Environ 100 pages d’éléments de preuve documentaire ont été déposées en ce qui concerne la capacité des forces de police du Mexique de protéger ses citoyens contre les crimes. La preuve documentaire portait en particulier sur la capacité de l’État à protéger ses citoyens des menaces de violence proférées par les trafiquants de drogue et sur les problèmes particuliers auxquels sont exposées les femmes victimes d’agression sexuelle ou de violence familiale. L’article et les rapports étaient tous très récents : ils avaient été publiés entre mai 2006 et novembre 2008, soit un mois avant l’audience.

 

[26]           Je fais remarquer que le commissaire a bien affirmé dans sa décision qu’il avait lu l’ensemble de la preuve déposée et en avait tenu compte, y compris la preuve qui n’avait pas été expressément mentionnée et qui, selon les demanderesses, n’aurait donc pas été examinée par le commissaire.

 

[27]           Les documents présentés portent sur les sujets suivants : le fait que l’on ne reconnaisse pas suffisamment la violence familiale contre les femmes; que les cartels de la drogue au Mexique seraient responsables de l’écrasement d’un avion transportant des fonctionnaires mexicains participant aux procédures judiciaires contre les trafiquants de drogue; que les Nord-Américains qui veulent partir en vacances évitent le Mexique en raison des dangers posés par le trafic de la drogue; que des personnes que l’on croit liées au trafic de la drogue ont embusqué des membres de la police de l’État et ont fait feu sur eux; que le chef de police de Mexico a démissionné en raison d’allégations de corruption dans les forces de la police; que des têtes tranchées ont été envoyées à un poste de police près de la frontière des États­Unis; que des écoliers à Tijuana ont été traumatisés après avoir vu un endroit où un certain nombre d’hommes avaient été tués par des membres d’un cartel de la drogue; que l’on craint d’être kidnappé au Mexique; que des agents de police ont été arrêtés pour leurs liens avec les cartels de la drogue et que des femmes arrêtées par la police dans le cadre d’une mesure de répression visant les revendeurs faisant affaire dans la rue ont allégué que plusieurs d’entre elles avaient été violées par des agents de police, et d’autres récits semblables.

 

[28]           Bien que tous ces récits, s’ils sont véridiques, soient tragiques, ils ne renvoient pas à la situation personnelle des demanderesses en l’espèce. Ils ne fournissent pas d’élément de preuve portant sur des personnes qui se trouvent dans une situation semblable et qui n’ont pas réussi à obtenir la protection de l’État. Les personnes se trouvant dans une situation semblable dans le présent contexte seraient des femmes qui auraient été harcelées et victimes d’agression sexuelle non perpétrée par des membres de leur famille. En l’espèce, les agressions auraient été perpétrées par des personnes qui seraient des revendeurs de drogue. Rien dans la preuve présentée par les demanderesses ne révèle que les trafiquants de drogue sont à l’abri des enquêtes de la police, malgré leurs efforts visant à intimider les forces de police. En fait, la preuve témoignant des meurtres d’agents de police et de fonctionnaires donne à penser que la police s’attaque aux trafiquants de drogue; autrement, de telles actions ne seraient pas nécessaires. En outre, lorsque les demanderesses se sont adressées à la police à Veracruz, la police n’a pas refusé de les aider (même si les demanderesses remettent en question le caractère adéquat de l’aide), malgré que les personnes dont elles se plaignaient étaient des trafiquants de drogue.

* _Entrées présentées_
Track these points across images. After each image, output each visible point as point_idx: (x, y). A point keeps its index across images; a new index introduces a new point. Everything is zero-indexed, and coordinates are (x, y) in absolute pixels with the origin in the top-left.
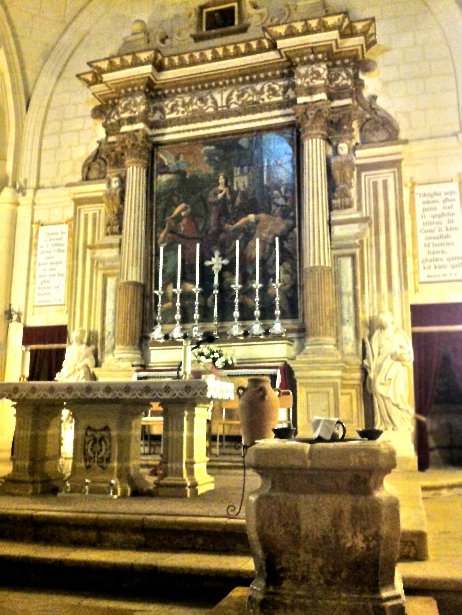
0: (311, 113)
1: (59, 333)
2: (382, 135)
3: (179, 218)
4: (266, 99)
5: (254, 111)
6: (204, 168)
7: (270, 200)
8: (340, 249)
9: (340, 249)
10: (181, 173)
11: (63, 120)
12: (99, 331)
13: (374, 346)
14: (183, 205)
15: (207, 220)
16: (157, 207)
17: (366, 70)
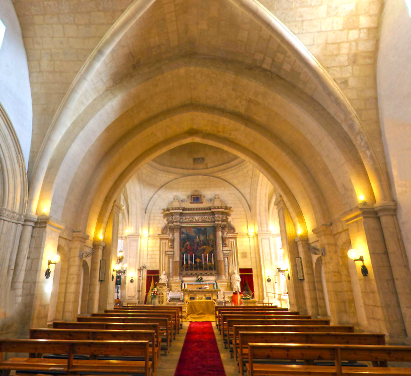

* _Consignes_
- A) Recopiez fidèlement le passage de l'extrait du document qui commence par "Environ 100 pages d’éléments" et se poursuit jusqu'à "mois avant l’audience.".
- B) D'après l'extrait du document, pourquoi la preuve des meurtres d'agents de police et de fonctionnaires donne-t-elle à penser que la police s'attaque aux trafiquants de drogue ? Répondez en une à trois phrases.
- C) Prolongez l'extrait du document sur la capacité de l'État mexicain à protéger ses citoyens en reprenant après sa dernière phrase.

* _Réponses attendues_
- A)
Environ 100 pages d’éléments de preuve documentaire ont été déposées en ce qui concerne la capacité des forces de police du Mexique de protéger ses citoyens contre les crimes. La preuve documentaire portait en particulier sur la capacité de l’État à protéger ses citoyens des menaces de violence proférées par les trafiquants de drogue et sur les problèmes particuliers auxquels sont exposées les femmes victimes d’agression sexuelle ou de violence familiale. L’article et les rapports étaient tous très récents : ils avaient été publiés entre mai 2006 et novembre 2008, soit un mois avant l’audience.

- B) Parce que ces meurtres ne seraient pas nécessaires si la police ne s'attaquait pas aux trafiquants de drogue.

- C)
 

[29]           En résumé, rien dans la preuve présentée par les demanderesses ne donne à penser que la conclusion de la Commission, selon laquelle « [la police refuserait] d’enquêter sur des agressions sexuelles graves non perpétrées par un membre de la famille », n’est pas raisonnable. En outre, le dossier ne révèle pas qu’il y avait des éléments de preuve récents au dossier qui étaient contraires à ceux sur lesquels le commissaire s’était fondé et qui auraient dû être examinés et mentionnés et dont l’inapplicabilité aurait dû être établie par le commissaire.

 

[30]           L’autre type d’éléments de preuve qui, suivant le juge LaForest, pourrait réfuter la présomption de la protection de l’État est la preuve que le demandeur a bien essayé d’obtenir la protection de l’État et qu’il ne l’a pas obtenue.

 

[31]           En l’espèce, pour tenter d’obtenir la protection de l’État, les demanderesses se sont adressées à la police à Veracruz. Elles ont allégué que la police ne leur aurait pas fourni de protection. Cependant, cette omission doit être examinée au regard de la plainte présentée à la police. Premièrement, aucune copie de la plainte n’a été déposée à la Commission. Deuxièmement, le seul document présenté en preuve décrit leur plainte comme portant sur le crime suivant : « menaces et tout ce qui en découlait ». Troisièmement, la police a bien enquêté sur la plainte, mais a décidé de ne pas y donner suite parce que [traduction] « les conditions prévues à l’article 16 de la Constitution générale de la République n’étaient pas remplies; en outre, l’identité des défendeurs allégués n’a pas été établie ».

 

[32]           Il ressort du rapport de police que les demanderesses ne se sont plaintes que des menaces qui leur ont été proférées par El Tigre et qu’aucune plainte n’avait été présentée en ce qui concerne les agressions sexuelles qu’elles avaient subies. En fait, on ne peut pas déterminer avec certitude ce qui avait été signalé à la police. Par conséquent, on ne peut affirmer que la plainte présentée aux autorités de Veracruz et leur réponse constituent une preuve claire et convaincante que les demanderesses avaient tenté en vain d’obtenir la protection de l’État.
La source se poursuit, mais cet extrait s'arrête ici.